Dönelim leopar ve babun’a. Burada söz konusu olan şey şefkat değil. Eğer şefkat olsa idi o zaman yavru babuna bir gece boyunca bakmak ve sonunda ölümüne sebep olmak yerine, en başta annesini yememeyi seçmesi gerekirdi leoparın. Burada söz konusu olan şey, evrimsel bir yan ürün.
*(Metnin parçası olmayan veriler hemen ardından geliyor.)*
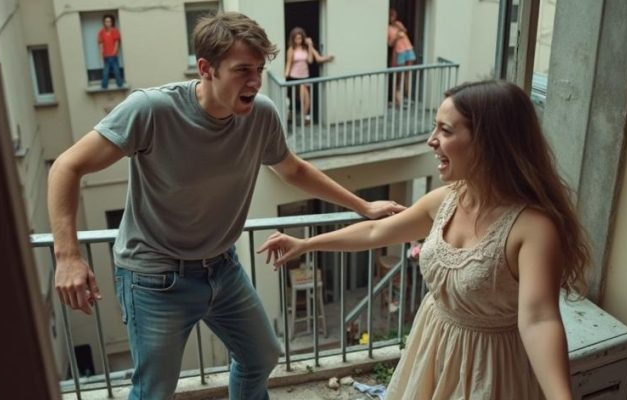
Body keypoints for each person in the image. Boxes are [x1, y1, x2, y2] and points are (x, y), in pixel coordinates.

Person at [49, 12, 405, 400]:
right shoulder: (152, 110)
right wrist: (67, 256)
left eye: (259, 69)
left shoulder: (261, 115)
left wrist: (363, 206)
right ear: (206, 69)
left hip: (222, 267)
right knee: (154, 391)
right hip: (154, 276)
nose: (255, 81)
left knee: (261, 356)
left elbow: (293, 169)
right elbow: (66, 167)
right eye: (242, 70)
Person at [259, 80, 590, 399]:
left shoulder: (532, 228)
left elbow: (539, 319)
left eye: (445, 131)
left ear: (489, 141)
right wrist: (306, 244)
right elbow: (375, 231)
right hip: (432, 350)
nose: (431, 140)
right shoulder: (446, 200)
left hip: (490, 369)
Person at [284, 27, 334, 125]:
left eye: (300, 38)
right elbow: (288, 65)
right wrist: (285, 79)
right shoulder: (291, 49)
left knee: (305, 99)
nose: (298, 40)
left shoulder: (306, 48)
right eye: (296, 38)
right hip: (295, 78)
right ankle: (302, 119)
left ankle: (303, 118)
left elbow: (312, 60)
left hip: (305, 77)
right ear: (293, 39)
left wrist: (311, 45)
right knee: (303, 99)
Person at [387, 8, 416, 107]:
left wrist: (399, 27)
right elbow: (390, 44)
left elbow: (405, 31)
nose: (393, 18)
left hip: (408, 49)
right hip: (399, 51)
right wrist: (396, 37)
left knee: (408, 74)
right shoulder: (387, 28)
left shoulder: (398, 23)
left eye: (394, 16)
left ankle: (407, 97)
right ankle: (397, 98)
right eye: (391, 16)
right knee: (399, 75)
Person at [98, 14, 124, 89]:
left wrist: (114, 52)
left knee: (116, 70)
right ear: (104, 22)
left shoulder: (115, 31)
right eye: (106, 21)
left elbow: (117, 42)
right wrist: (101, 54)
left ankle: (120, 85)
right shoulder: (101, 32)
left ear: (111, 22)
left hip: (113, 56)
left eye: (109, 21)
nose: (108, 23)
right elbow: (101, 44)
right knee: (106, 71)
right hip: (106, 56)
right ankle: (104, 86)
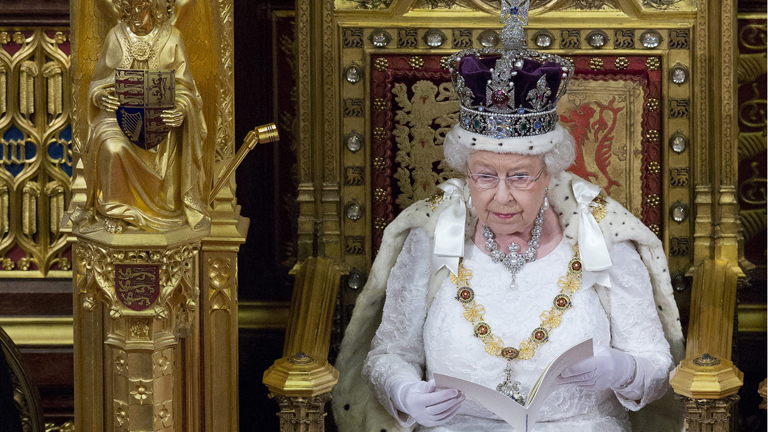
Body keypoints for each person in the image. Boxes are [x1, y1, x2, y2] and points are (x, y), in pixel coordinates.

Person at [332, 3, 684, 431]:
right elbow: (389, 354)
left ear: (549, 173)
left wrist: (623, 370)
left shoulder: (603, 239)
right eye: (484, 176)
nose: (501, 196)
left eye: (519, 177)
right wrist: (406, 394)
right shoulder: (430, 236)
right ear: (467, 171)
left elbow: (655, 363)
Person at [79, 0, 209, 233]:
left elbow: (186, 88)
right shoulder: (116, 36)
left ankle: (167, 206)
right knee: (111, 147)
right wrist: (99, 97)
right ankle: (117, 211)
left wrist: (180, 109)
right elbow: (99, 82)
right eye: (131, 7)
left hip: (162, 122)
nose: (135, 14)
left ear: (155, 7)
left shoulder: (172, 37)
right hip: (119, 118)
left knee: (169, 142)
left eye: (141, 7)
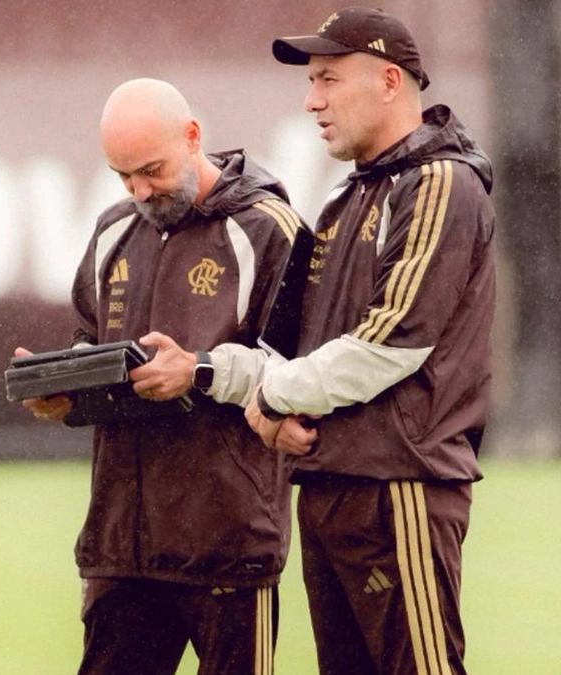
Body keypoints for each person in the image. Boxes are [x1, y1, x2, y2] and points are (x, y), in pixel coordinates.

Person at [146, 8, 495, 674]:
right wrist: (210, 373)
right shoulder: (345, 201)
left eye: (329, 79)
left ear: (390, 80)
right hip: (330, 486)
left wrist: (273, 396)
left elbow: (389, 345)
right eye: (312, 81)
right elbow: (292, 357)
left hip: (399, 489)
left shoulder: (439, 183)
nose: (312, 100)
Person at [17, 78, 301, 675]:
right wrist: (61, 384)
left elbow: (299, 371)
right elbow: (88, 340)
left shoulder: (269, 228)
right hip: (121, 545)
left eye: (151, 169)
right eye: (124, 176)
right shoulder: (113, 229)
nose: (140, 190)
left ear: (192, 136)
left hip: (229, 543)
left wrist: (196, 371)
Kendi yavrularına duyacağı şefkat hislerini, başka bir türün yavrusunun ateşlemiş olması. Leoparların kendi yavrularına şefkat göstermeleri leopar neslinin devamını sağlayan bir araç. Tıpkı insanlardaki gibi “yavruyu koruma” içgüdüsü burada da iş başında.

Eğer ki Tanrı hayvanlara bir tür ahlak vermiştir deniyorsa, o zaman homoseksüel davranış gösteren hayvanları ya atladı, veya o hayvanların herhangi bir tanrı yaratmadı.

İmla hataları olabilir, bir kere okudum asmadan önce, düzeltmeler yapılabilir.